_Work instruction:_ Print every record below word for word, keeping each line unchanged. Leave the pictures out.

_Exercise material:_

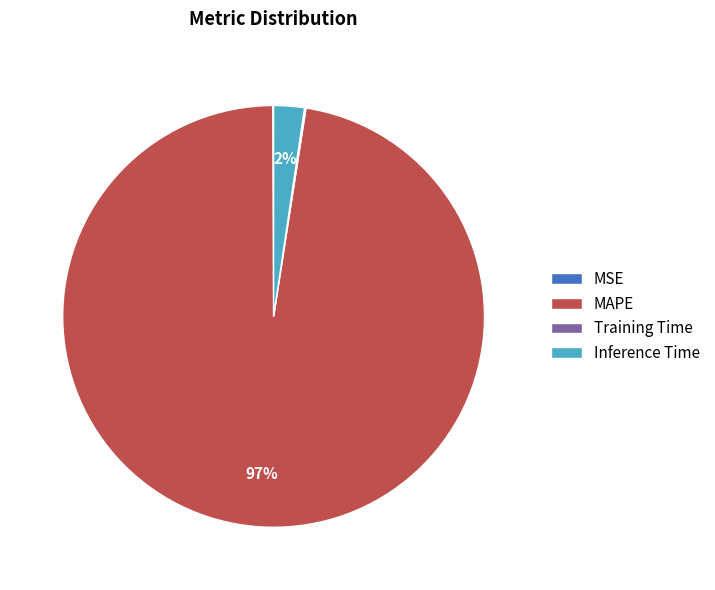

Does any single category account for the majority?

Yes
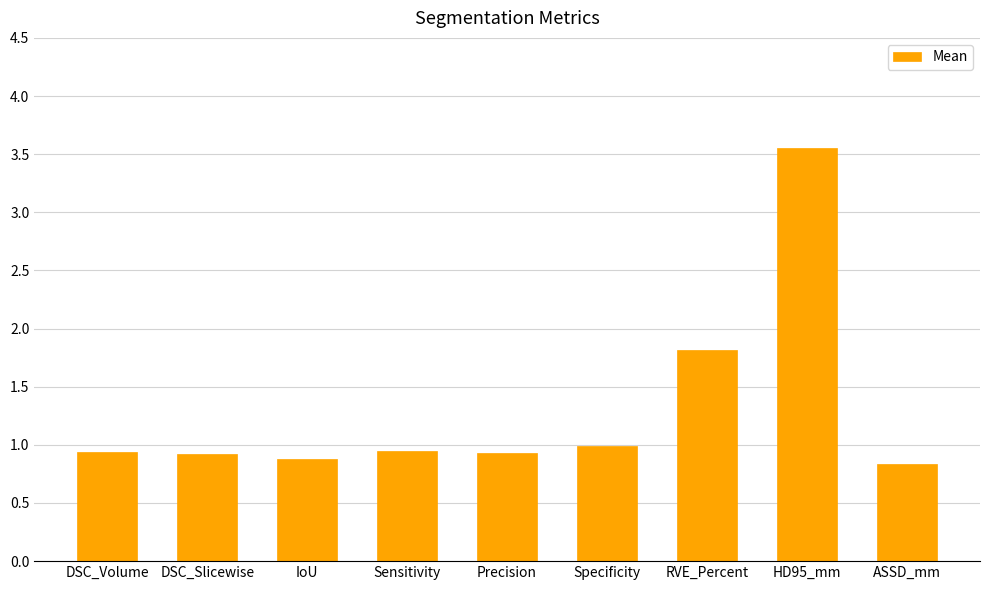

What is the difference between the maximum and second lowest values?

2.7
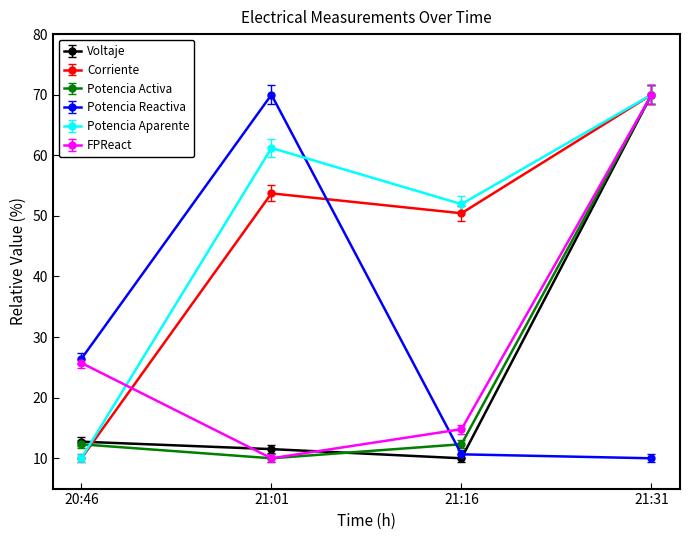

After their last crossing, which series has the higher values: Potencia Reactiva or Potencia Activa?

Potencia Activa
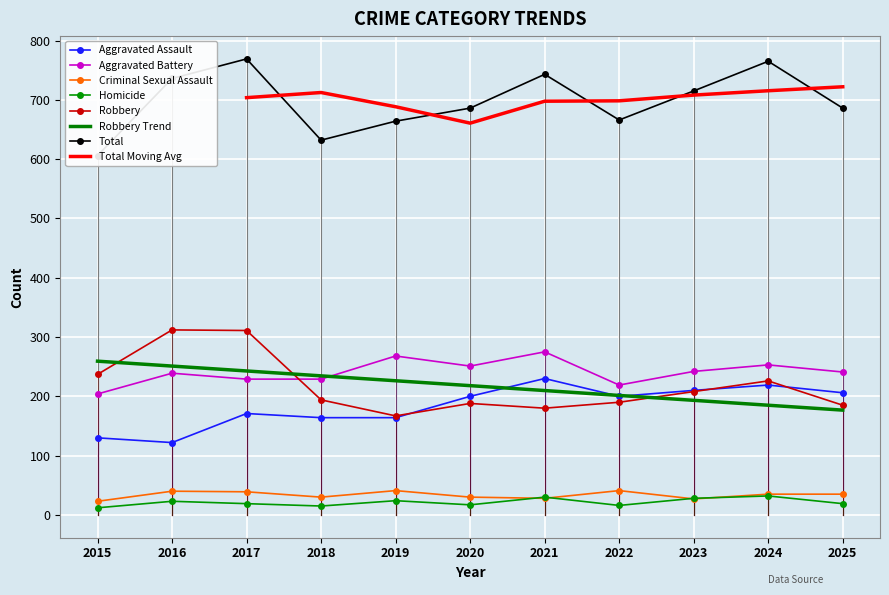

Read the Aggravated Assault value at 2020.

200.0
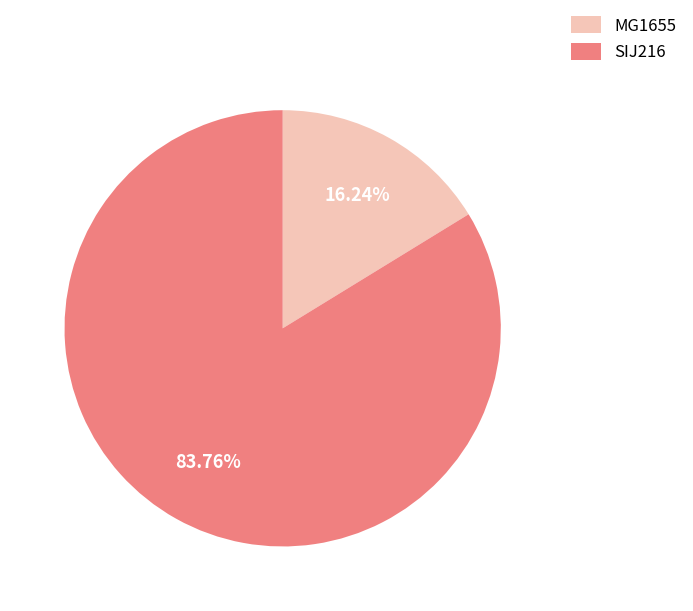

Which slice is the largest?

SIJ216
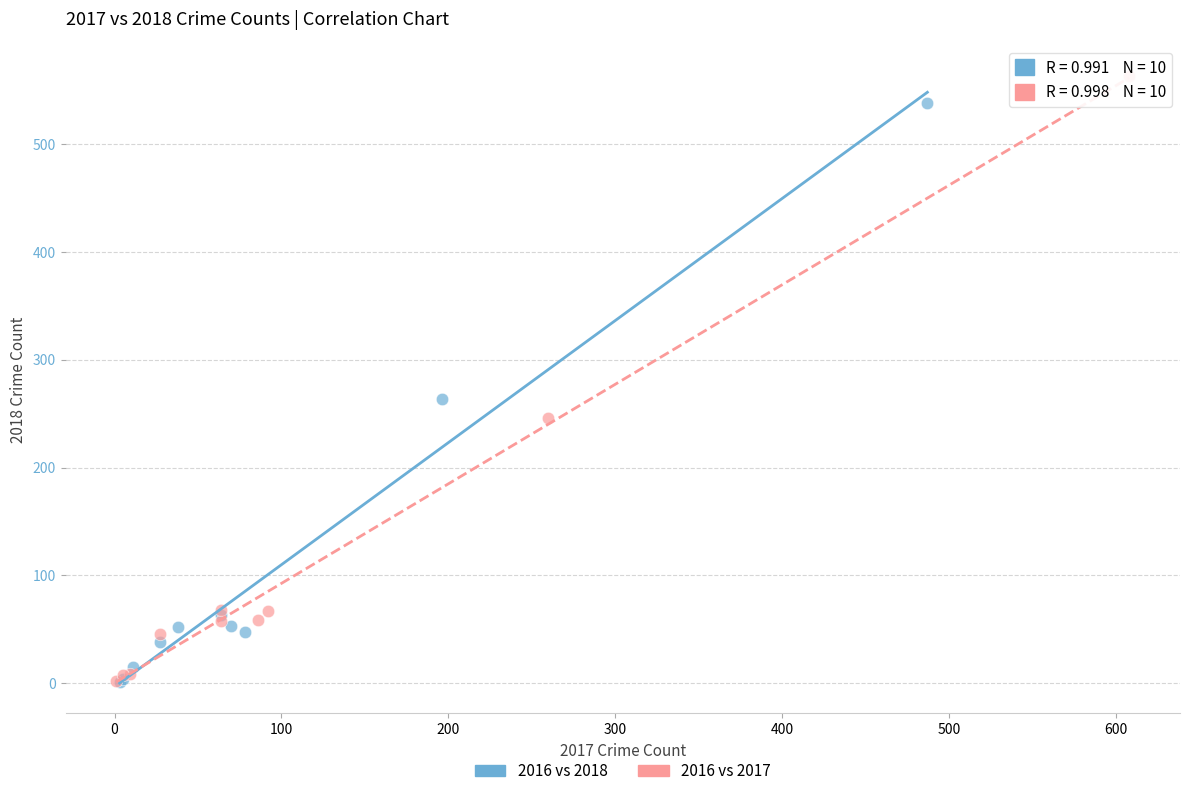

Which series reaches the maximum Y coordinate?

2016 vs 2017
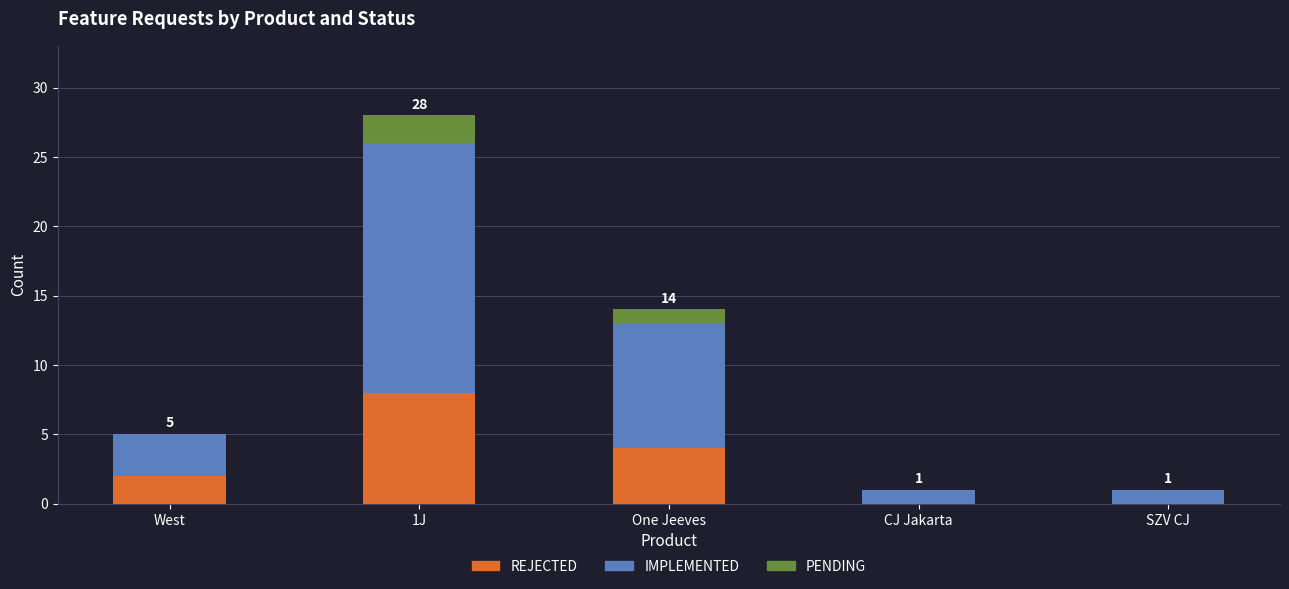

True or false: REJECTED has a value of 14 at 1J.

False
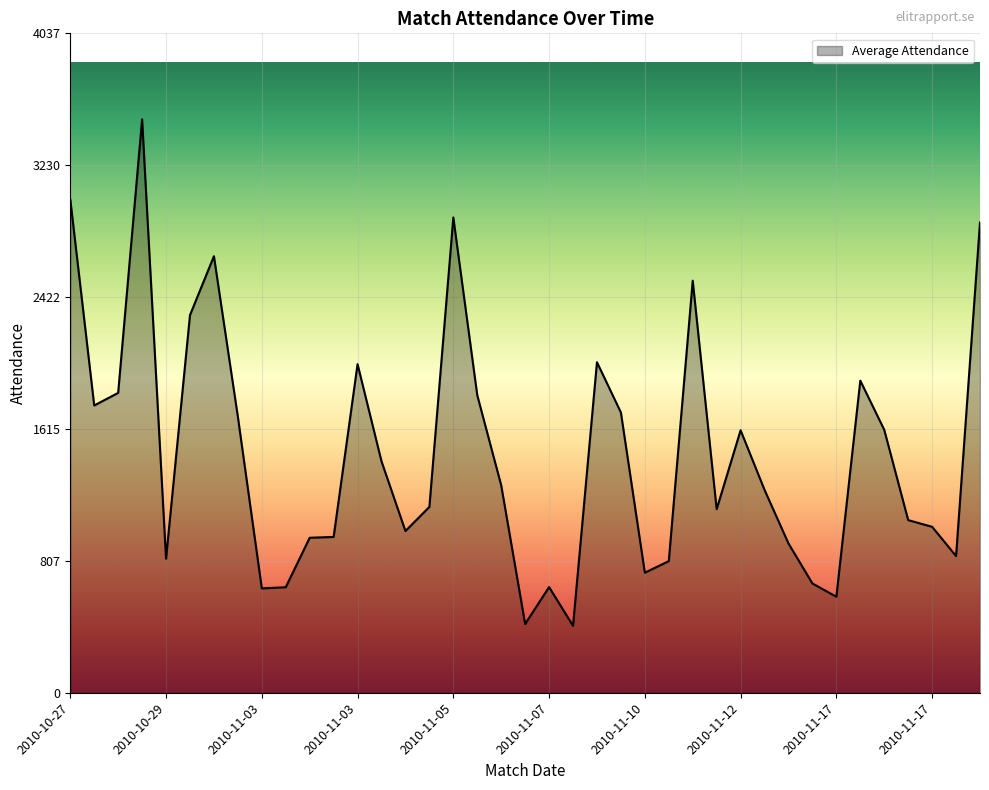

What is the greatest value displayed?

3511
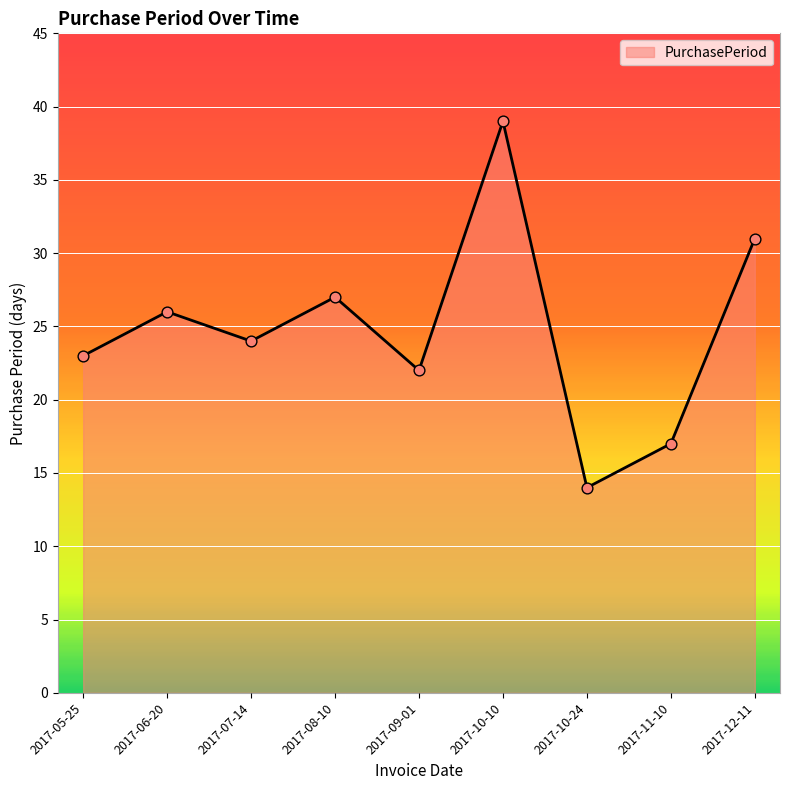

Which has a higher value, 2017-07-14 or 2017-05-25?

2017-07-14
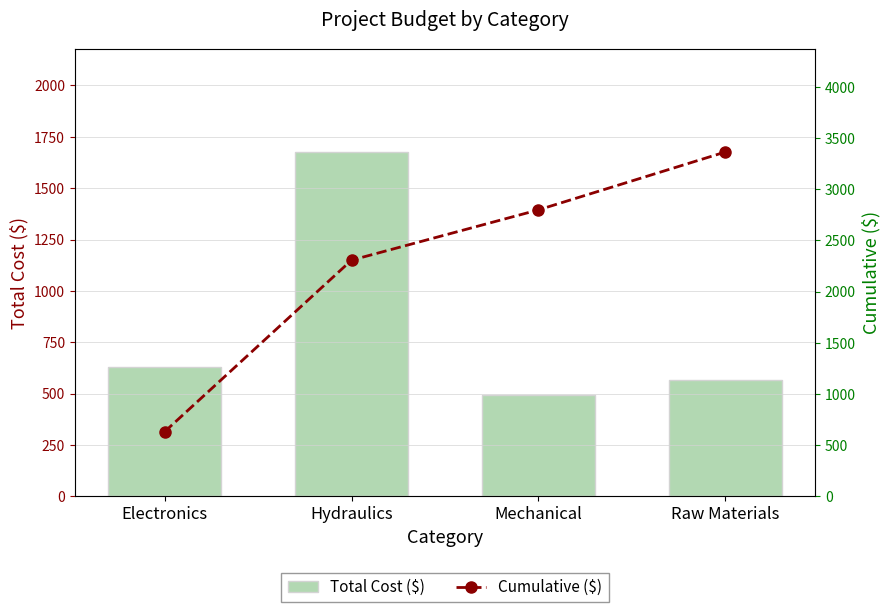

What is the sum of the Total Cost ($) values at Hydraulics and Electronics?

2306.7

_Problem solution:_
Does any single category account for the majority?

Yes

What is the difference between the maximum and second lowest values?

2.7

After their last crossing, which series has the higher values: Potencia Reactiva or Potencia Activa?

Potencia Activa

Read the Aggravated Assault value at 2020.

200.0

Which slice is the largest?

SIJ216

Which series reaches the maximum Y coordinate?

2016 vs 2017

True or false: REJECTED has a value of 14 at 1J.

False

What is the greatest value displayed?

3511

Which has a higher value, 2017-07-14 or 2017-05-25?

2017-07-14

What is the sum of the Total Cost ($) values at Hydraulics and Electronics?

2306.7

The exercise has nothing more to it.